Millions of dollars are annually invested into coastal wetlands projects across the Great Lakes Basin. Explore our chart to learn about the types of projects that are funded.
This chart and the table below present a subset of data from the webmap introduced on the previous page. Funding for coastal wetlands typically is awarded to recipients who are either planning or already in the midst of executing an enhancement, restoration, or protection project. Invasive Control is a sub-category for Enhancement while Hydrologic Restoration and Shoreline Softening are sub-categories for Restoration. These sub-categories are tracked independently from their respective categories.
Explore the investments map to learn more about an individual project, or the project types common to a geographical area.
What's the difference between Enhancement and Restoration?

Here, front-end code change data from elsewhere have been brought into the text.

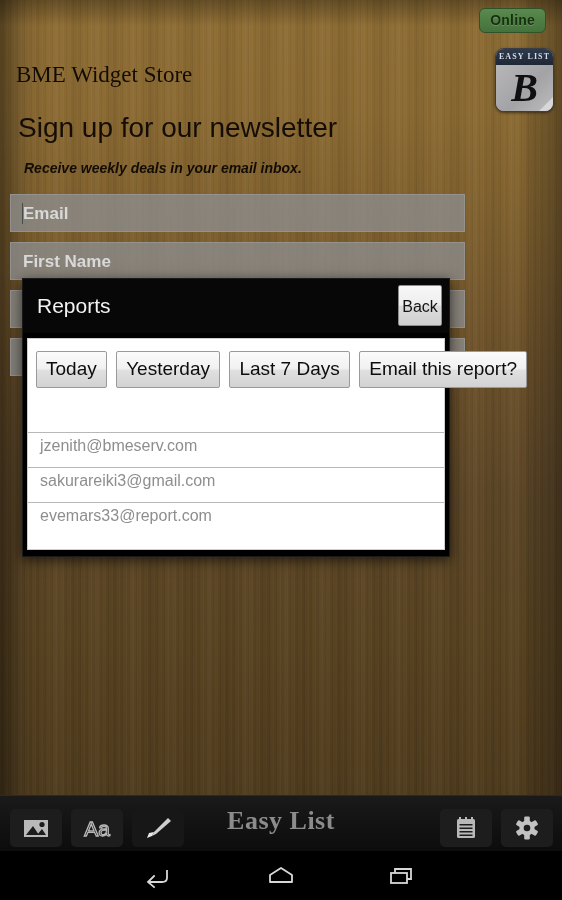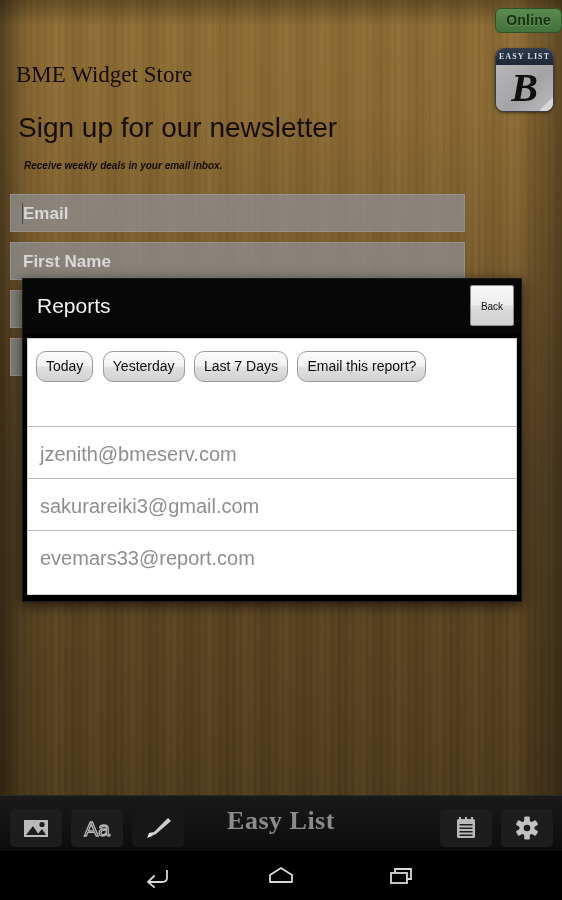--- a/index.html
+++ b/index.html
@@ -68,7 +68,7 @@
   
   #online-badge {
     position: absolute;
-    right: 0;
+    right: 16px;
     top: 8px;
     background: linear-gradient(to bottom, #5a8a4e, #44723c);
     border: 1px solid #2f5229;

Restoration applies to projects in which a non-wetland area (e.g., farm field) is restored to be a coastal wetland. Any actions within an existing coastal wetland are considered enhancement. Hydrologic Restoration is considered both enhancement and restoration.
Are there common project types excluded from this data?

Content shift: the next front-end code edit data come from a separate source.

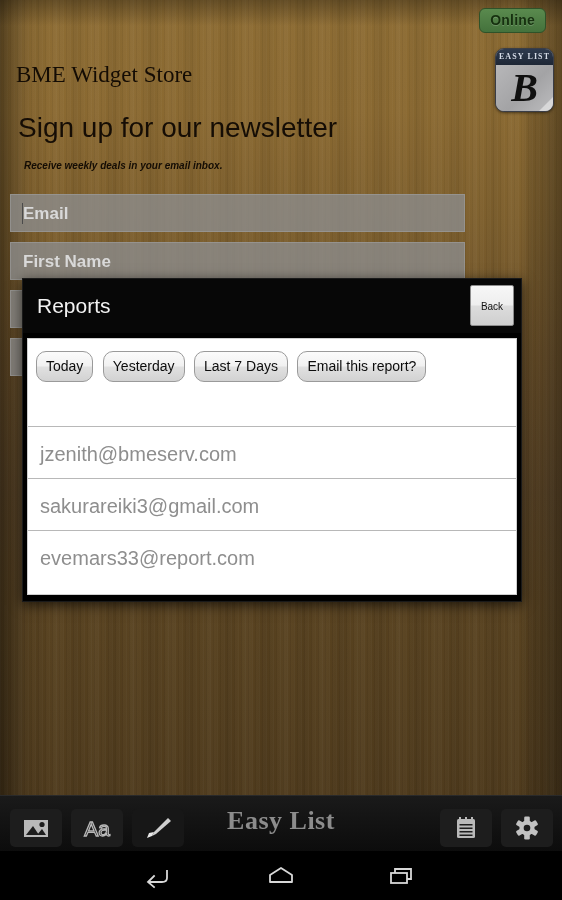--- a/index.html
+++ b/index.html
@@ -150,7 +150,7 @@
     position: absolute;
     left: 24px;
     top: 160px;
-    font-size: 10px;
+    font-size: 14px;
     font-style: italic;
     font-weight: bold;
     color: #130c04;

A large percentage of project data came from the EPA Great Lakes Restoration Initiative Funded Coastal Wetland Projects Fiscal Year 2010-2017 web map. The Blue Accounting Coastal Wetlands database consists solely of protection, enhancement and restoration projects. As such, Monitoring, Education, Assessment, and Planning projects are omitted from the coastal wetland database. Wetlands projects that lacked a hydrologic connection to the Great Lakes were removed. Overall, 68 projects that did not meet the Blue Accounting coastal wetlands project criteria were removed from the original GLRI data set provided by the EPA.